OVER the summer I got in lots of rides around Otmoor and beyond. While I usually prefer the traffic-free benefits of mountain biking, I’ve found myself more and more riding on-road. Cleaning a mountain bike even after a dry-ish summertime ride can take as along as a short ride in itself, but I don’t know if it’s laziness with maintenance that’s led to more on-road-riding or if it’s just my age.

One thing’s for sure: contrary to what you’d expect, riding on the roads is a hell of a lot more dangerous than off-roading. Off-road you’re a lot likelier to tumble, but at relatively low speeds and you tend to pick yourself up, dust yourself down and carry on.
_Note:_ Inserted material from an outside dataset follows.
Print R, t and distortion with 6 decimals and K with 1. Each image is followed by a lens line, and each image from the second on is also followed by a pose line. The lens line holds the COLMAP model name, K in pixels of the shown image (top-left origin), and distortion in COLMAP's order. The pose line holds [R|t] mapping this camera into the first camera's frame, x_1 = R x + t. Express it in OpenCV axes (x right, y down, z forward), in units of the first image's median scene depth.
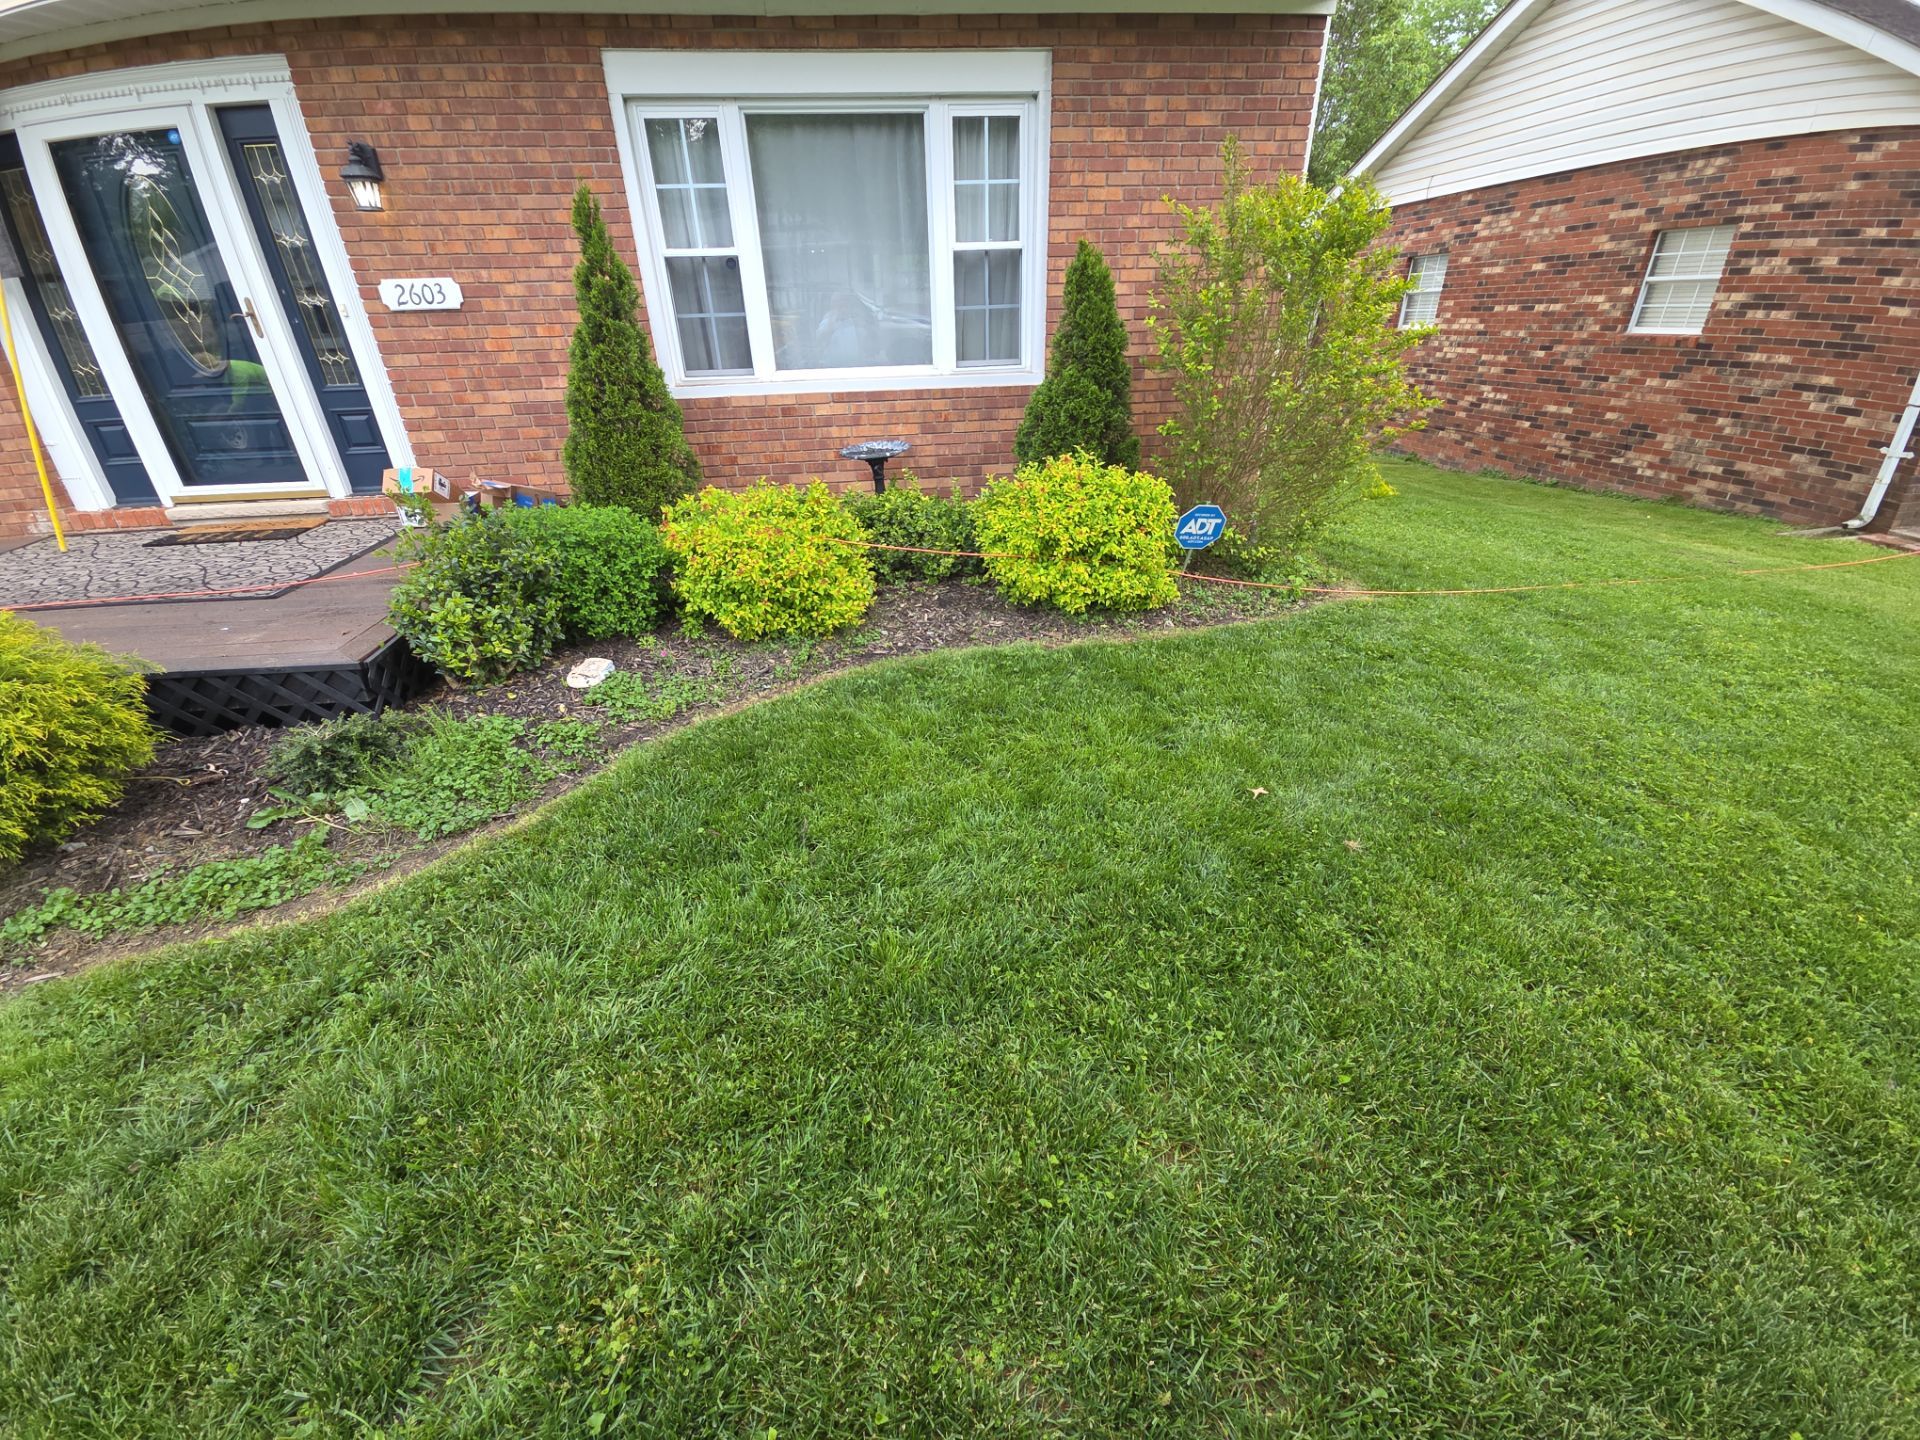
lens RADIAL K [[773.7, 0, 949.3], [0, 773.7, 733.9], [0, 0, 1]] dist [0.036896, -0.022809]
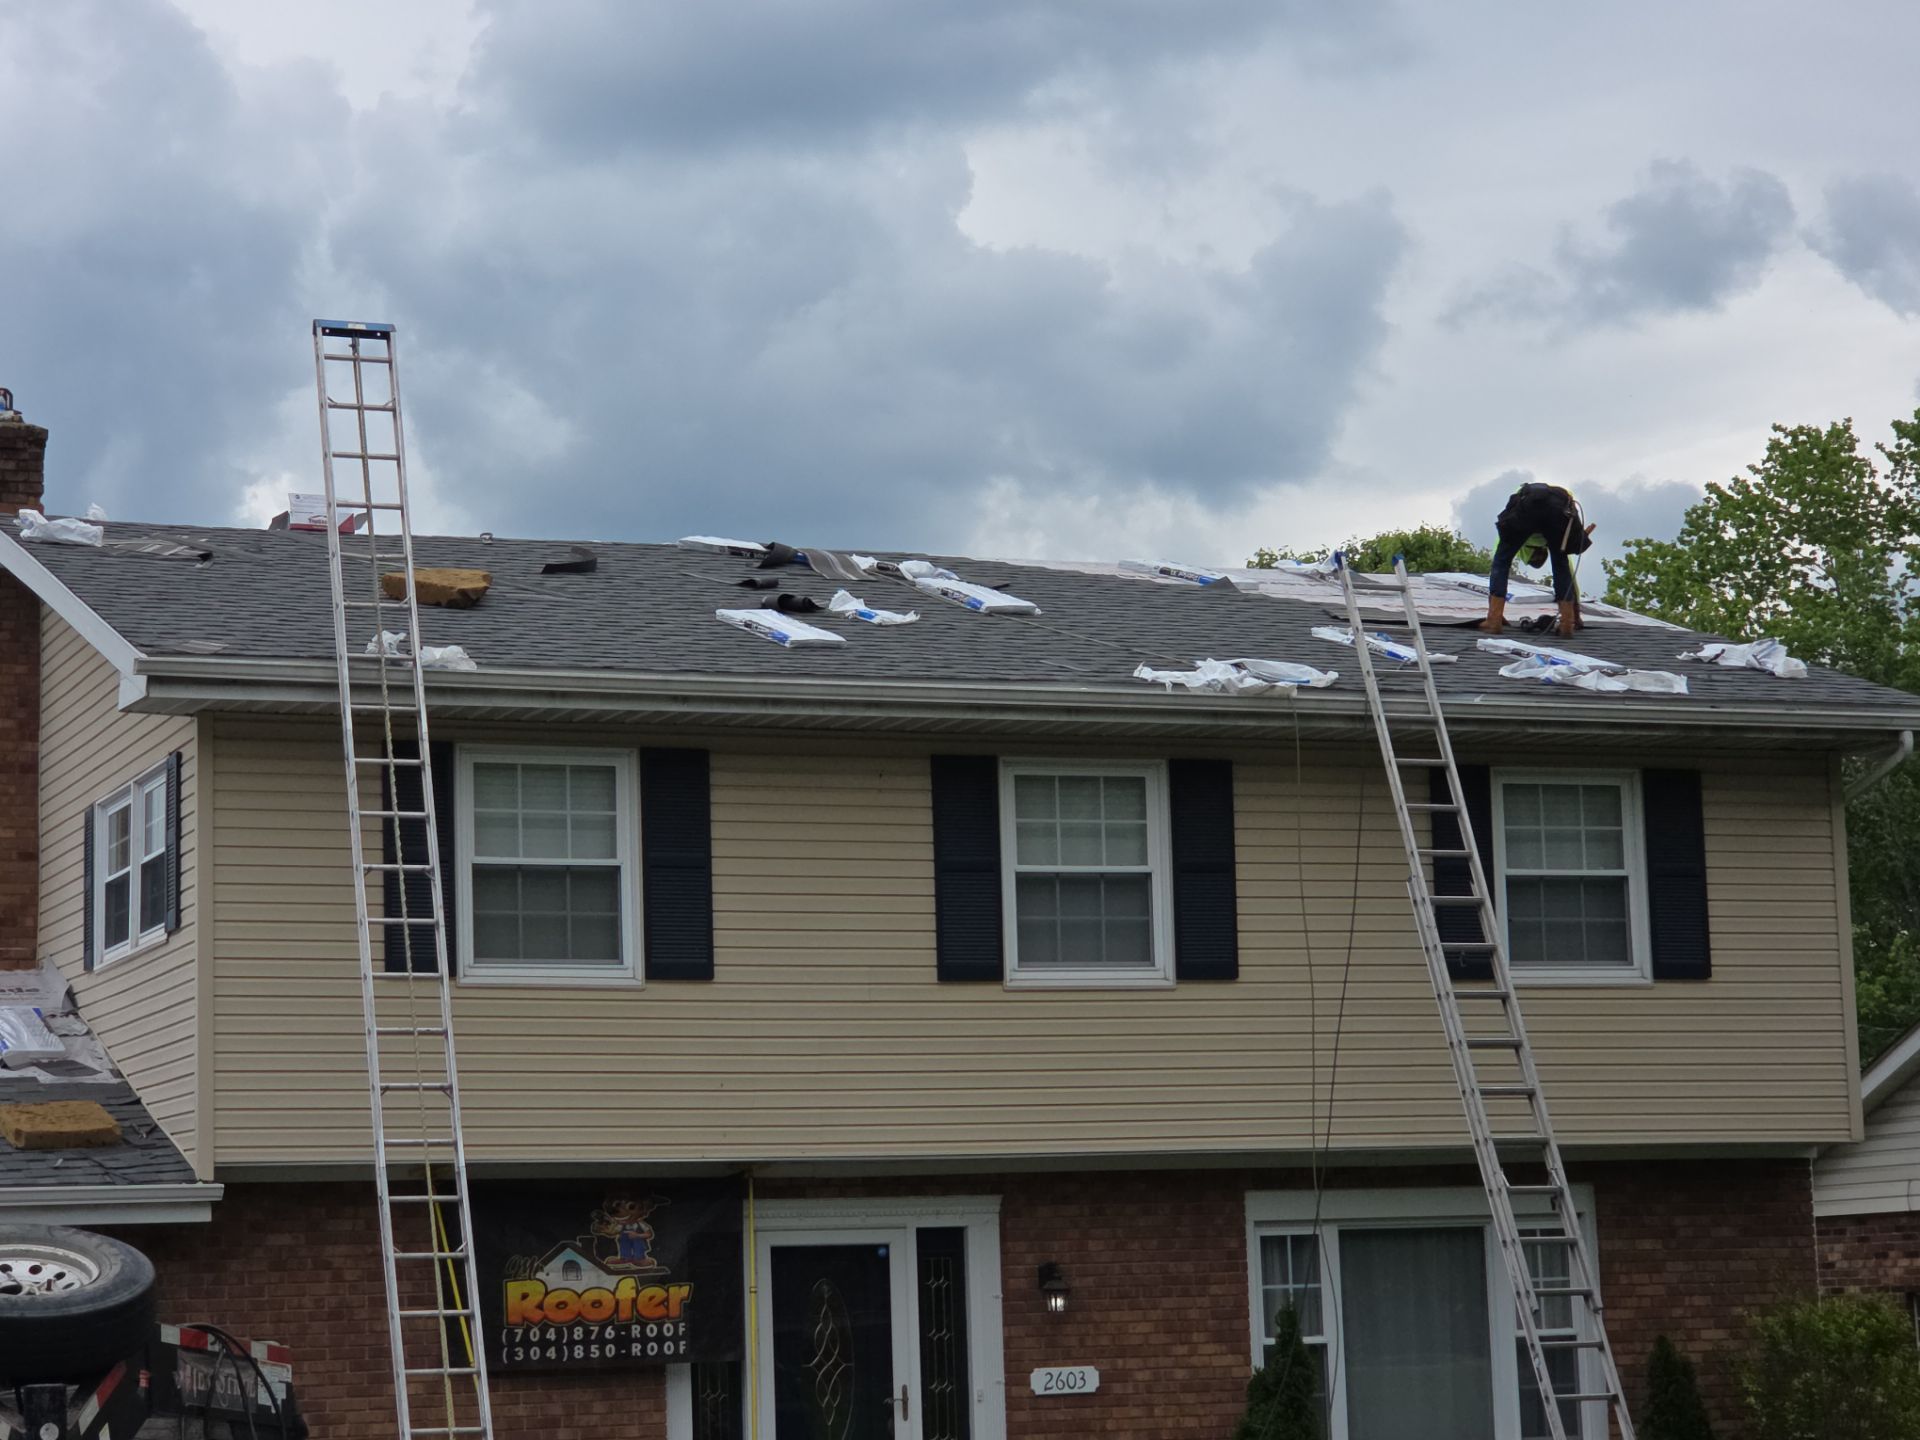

On-road, you can get yourself in a tangle or hit an unforeseen pothole and take yourself out – again, with a helmet on you’re not that likely to do yourself a life-threatening injury.

The difference, and the real danger, is the other idiots in the road. When a car overtakes you on a country road, it’s immediately obvious whether they are cyclists themselves (or have sufficient compassion to imagine being that cyclist they are overtaking) or whether they see the open road as chance to put their foot down.

Many cars in Oxfordshire are driven politely, and on average much more considerately than trucks and vans. But still way too many vehicles of all shapes and sizes don’t bother to wait behind you for a chance to pass, don’t pass you allowing enough space (even if nothing is coming head-on) and don’t slow down enough (or at all) when they overtake.

The result is a more dangerous roadscape in which cyclists are likeliest to come off worst. Overtaking a bike on a bend with a truck coming the other way, is a driver more likely to push a cyclist off the road than take a head-on hit with the truck?

Many’s the time I’ve been forced on to dangerous loose gravel or into a ditch by a motorist who has been going too fast and mis-judged a bend or the speed of approaching traffic.

I’ve not been injured badly, but all too often you read about cyclists who were not so lucky. You are so vulnerable out there on two wheels and too many drivers don’t realise or even seem to care. Though it is amazing how drivers do slow for horses, isn’t it?

The point is, on the winding lanes in areas like Otmoor or the Chilterns the statutory speed limit is way too high.

Drivers still seem to think their vehicle is capable of anything, and too many are palpably incapable of seeing the statutory speed limit as a LIMIT and not as a target, and fail to drive according to the actual conditions.

That’s why I was really pleased to hear the suggestion for a 40mph limit on narrower, smaller country roads. It’s easy from the comfort of a speeding cockpit to forget that cyclists are other people’s mums and dads, people’s brothers and sisters, real people who can get hurt if there’s the slightest driver error.